● **JOB ITEM**
Swap "Examine" for "Inspect" everywhere in the material below and write out its lines again with nothing else changed.

● **EXERCISE MATERIAL**
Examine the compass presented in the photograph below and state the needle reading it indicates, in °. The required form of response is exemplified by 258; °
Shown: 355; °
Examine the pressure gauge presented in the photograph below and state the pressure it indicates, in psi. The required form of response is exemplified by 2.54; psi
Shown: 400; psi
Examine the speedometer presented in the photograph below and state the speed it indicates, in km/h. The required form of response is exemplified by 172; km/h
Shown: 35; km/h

● **SOLUTION TO THIS TASK**
Inspect the compass presented in the photograph below and state the needle reading it indicates, in °. The required form of response is exemplified by 258; °
Shown: 355; °
Inspect the pressure gauge presented in the photograph below and state the pressure it indicates, in psi. The required form of response is exemplified by 2.54; psi
Shown: 400; psi
Inspect the speedometer presented in the photograph below and state the speed it indicates, in km/h. The required form of response is exemplified by 172; km/h
Shown: 35; km/h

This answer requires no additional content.